Nas últimas quatro semanas, o VSR respondeu por 41,5% dos diagnósticos positivos para vírus respiratórios. Logo atrás, aparecem a Influenza A, com 27,2%, e o rinovírus, com 25,5%. O monitoramento da Fiocruz acende um sinal amarelo para o Sul do país, além de Roraima, Tocantins, São Paulo e Espírito Santo, onde a Influenza A ganha força. Este tipo de gripe, inclusive, foi a causa de mais da metade das mortes por SRAG registradas recentemente, atingindo sobretudo a população idosa.
O cenário atual coloca dez unidades federativas em estado de alto risco, incluindo o Distrito Federal, Minas Gerais, Amazonas e Mato Grosso. A tendência é de que o número de ocorrências siga em trajetória de alta em 14 estados nas próximas semanas. Diante dessa circulação intensa, a pesquisadora Tatiana Portella, do programa de computação científica da Fiocruz, reforça que a vacinação é a estratégia definitiva para evitar desfechos fatais.
O SUS mantém disponível a vacina contra a gripe para grupos prioritários, como gestantes, idosos e crianças com menos de seis anos.

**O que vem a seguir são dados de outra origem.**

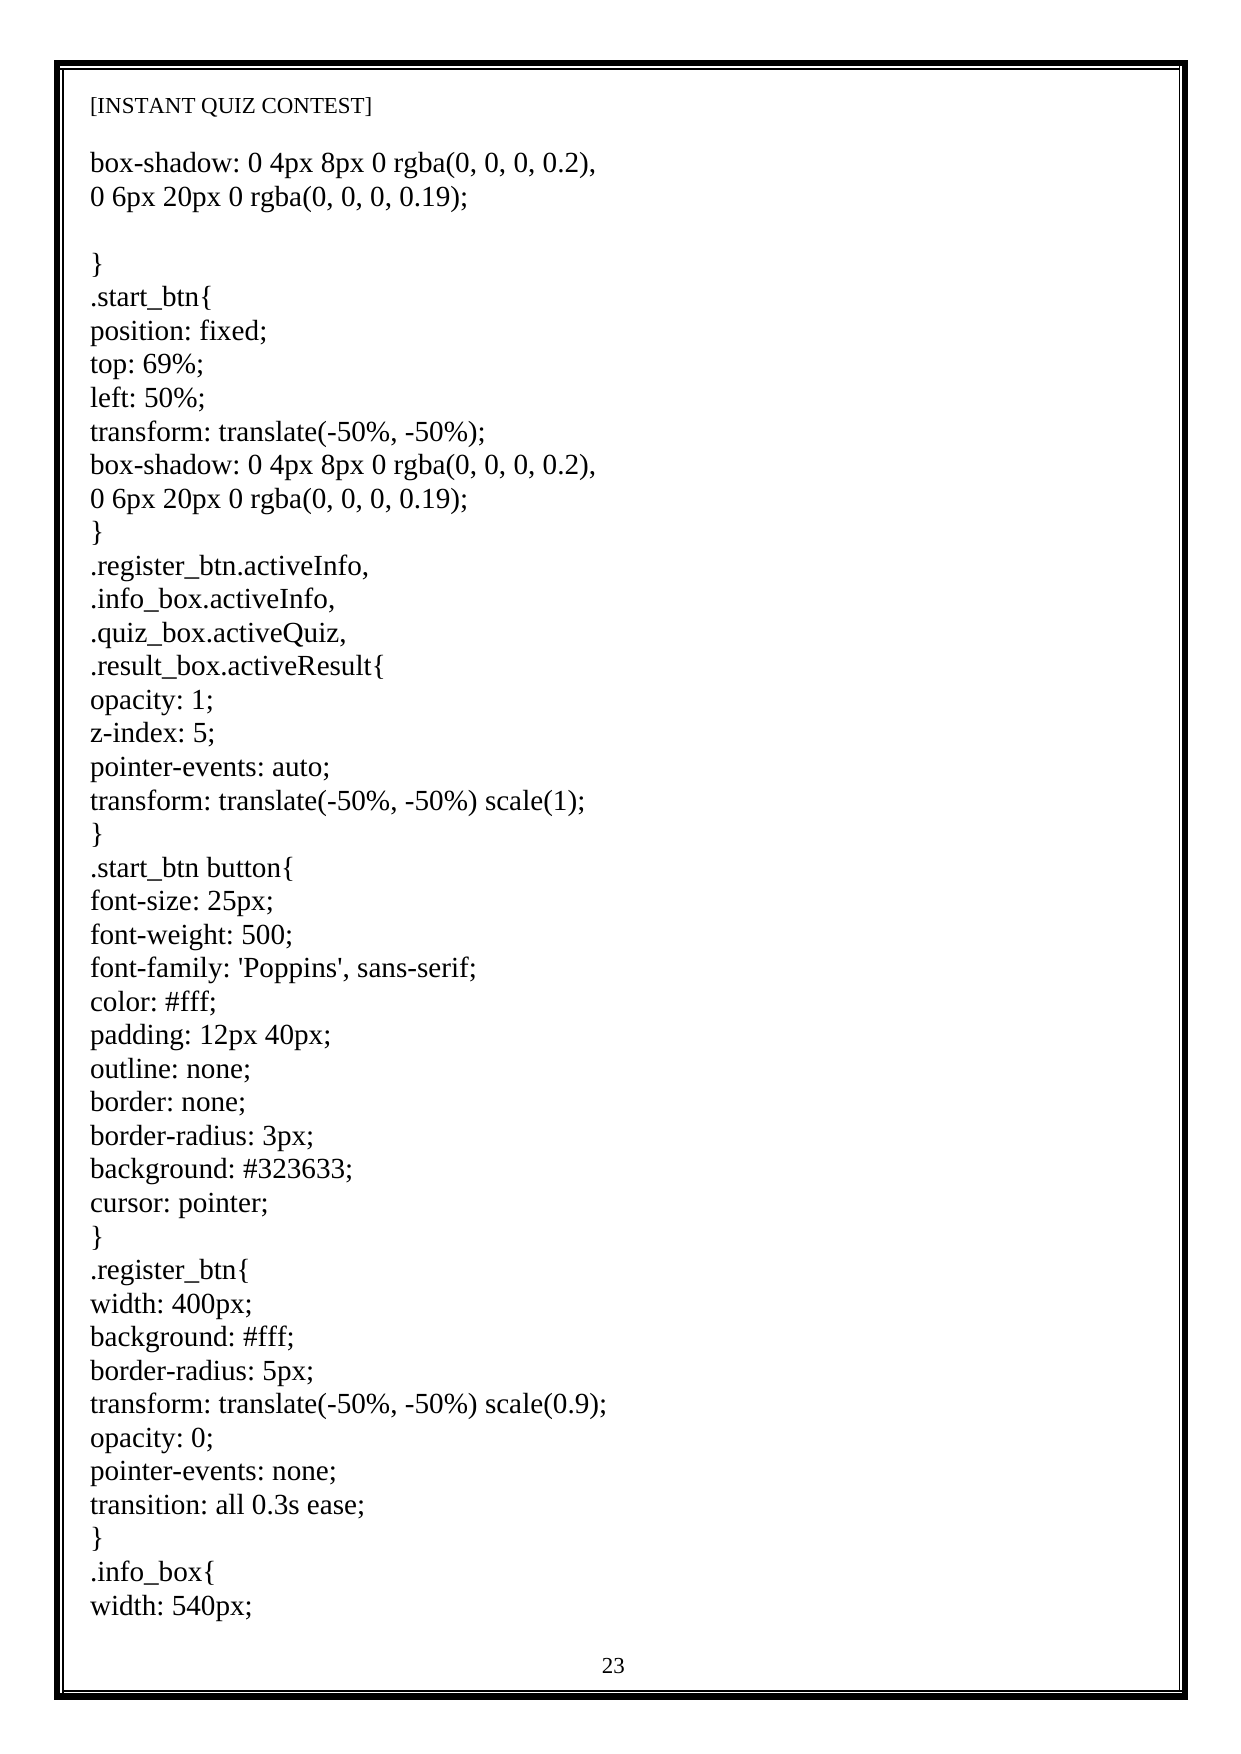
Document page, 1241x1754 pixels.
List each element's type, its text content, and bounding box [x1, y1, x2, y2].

Para o VSR, a proteção começa ainda na gestação, com a imunização a partir da 28ª semana, além da oferta de anticorpo monoclonal para prematuros. Em 2026, o país já contabilizou 57.585 casos de SRAG; embora o rinovírus lidere o volume de registros totais, é a Influenza A que ainda carrega o maior peso estatístico entre as mortes confirmadas em laboratório.